CAMBRIDGE, MA—Engineers at the Massachusetts Institute of Technology (MIT) have developed a new algorithm that can be applied to a wide range of complex real-world assemblies. It can be used to help eliminate the need to manually design assembly plans and instructions before sending parts to assembly lines.
Working in conjunction with Autodesk Research and Texas A&M University, MIT’s Computer Science and Artificial Intelligence Laboratory (CSAIL) came up with a method to automatically assemble products. Their algorithm efficiently determines the order for multipart assembly, and then searches for a physically realistic motion path for each step.
“Instead of one assembly line specifically designed for one specific product, if we can automatically figure out ways to sequence and move, we can use a fully adaptive setup,” says Yunsheng Tian, a Ph.D. student at MIT who worked on the project. “Maybe one assembly line can be used for tons of different products. We think of this as low-volume, high-mix assembly, opposed to traditional high-volume, low-mix assembly, which is very specific to a certain product.”
Given the objective of assembling a screw attached to a rod, for example, the algorithm would find the assembly strategy through two stages: disassembly and assembly. The disassembly planning algorithm searches for a collision-free path to disassemble the screw from the rod. Using physics-based simulation, the algorithm applies different forces to the screw and observes the movement.
As a result, a torque rotating along the rod’s central axis moves the screw to the end of the rod, then a straight force pointing away from the rod separates the screw and the rod. In the assembly stage, the algorithm reverses the disassembly path to get an assembly solution from individual parts.

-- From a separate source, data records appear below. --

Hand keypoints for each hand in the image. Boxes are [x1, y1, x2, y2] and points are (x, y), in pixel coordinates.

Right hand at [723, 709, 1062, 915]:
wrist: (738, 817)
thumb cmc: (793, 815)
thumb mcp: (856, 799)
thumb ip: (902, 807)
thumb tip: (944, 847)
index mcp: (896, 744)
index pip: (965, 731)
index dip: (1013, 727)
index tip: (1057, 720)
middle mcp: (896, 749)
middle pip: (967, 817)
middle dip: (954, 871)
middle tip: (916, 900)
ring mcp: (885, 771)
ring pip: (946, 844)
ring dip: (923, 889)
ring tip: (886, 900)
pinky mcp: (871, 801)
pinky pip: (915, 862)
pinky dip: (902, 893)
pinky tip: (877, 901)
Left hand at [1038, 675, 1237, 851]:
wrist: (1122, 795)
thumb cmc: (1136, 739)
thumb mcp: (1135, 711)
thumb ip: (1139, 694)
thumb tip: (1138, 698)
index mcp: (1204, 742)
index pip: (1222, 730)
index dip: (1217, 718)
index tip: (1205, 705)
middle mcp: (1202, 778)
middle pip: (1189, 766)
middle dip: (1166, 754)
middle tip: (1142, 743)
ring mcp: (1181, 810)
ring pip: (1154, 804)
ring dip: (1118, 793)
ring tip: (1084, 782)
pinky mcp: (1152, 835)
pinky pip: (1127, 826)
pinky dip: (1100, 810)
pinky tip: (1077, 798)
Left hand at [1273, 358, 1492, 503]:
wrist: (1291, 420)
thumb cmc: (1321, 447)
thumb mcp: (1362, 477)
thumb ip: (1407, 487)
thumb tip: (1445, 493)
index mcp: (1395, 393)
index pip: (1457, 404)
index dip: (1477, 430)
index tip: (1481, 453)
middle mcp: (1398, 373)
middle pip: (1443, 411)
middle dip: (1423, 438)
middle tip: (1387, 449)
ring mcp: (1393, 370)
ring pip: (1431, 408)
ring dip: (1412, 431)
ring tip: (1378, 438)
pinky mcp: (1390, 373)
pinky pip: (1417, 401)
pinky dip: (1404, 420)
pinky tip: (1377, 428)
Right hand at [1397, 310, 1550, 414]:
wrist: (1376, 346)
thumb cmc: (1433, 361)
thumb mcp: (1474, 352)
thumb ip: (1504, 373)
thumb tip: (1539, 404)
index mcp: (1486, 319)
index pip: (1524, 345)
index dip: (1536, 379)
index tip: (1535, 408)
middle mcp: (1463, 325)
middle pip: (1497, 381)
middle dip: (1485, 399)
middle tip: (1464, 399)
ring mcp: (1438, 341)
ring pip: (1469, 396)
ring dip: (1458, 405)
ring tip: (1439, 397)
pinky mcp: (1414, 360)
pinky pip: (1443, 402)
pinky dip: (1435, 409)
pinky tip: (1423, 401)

According to Tian, everything is typically hard-coded in assembly plants today. If you want to produce a given product, you have to precisely control or program instructions to assemble or disassemble a product. Which part should be assembled first? Which part should be assembled next? And how are you going to assemble this?
Previous attempts have been mostly limited to simple assembly paths, like a very straight translation of parts. To move beyond this, the engineers used a physics-based simulator—a tool commonly used to train robots and self-driving cars—to guide the search for assembly paths, which makes things much easier and more generalizable.
“Let’s say you want to disassemble a washer from the shaft, which is very tightly and geometrically assembled,” explains Tian. “The status quo would simply try to sample a bunch of different ways to separate them, and it’s very possible you can’t create a simple path that’s perfectly collision-free.
“Using physics, you don’t have this limitation,” Tian points out. “You can try, for example, adding a simple downward force, and the simulator will find the correct motion to disassemble the washer from the shaft.”
However, although the system handled hard, rigid objects with ease, future work needs to be done on applications that involve soft, deformable assemblies. Another long-term goal of Tian’s is to make an assembly line that can adaptively assemble everything without humans.
“Assembly is a longstanding challenge in the robotics, manufacturing and graphics communities,” adds Yashraj Narang, senior robotics research scientist at Nvidia Corp. “This work is an important step forward in simulating mechanical assemblies and solving assembly planning problems.
“It proposes a method that is a clever combination of solving the computationally-simpler disassembly problem, using force-based actions in a custom simulator for contact-rich physics, and using a progressively-deepening search algorithm,” says Narang. “Impressively, the method can discover an assembly plan for a 50-part engine in a few minutes.”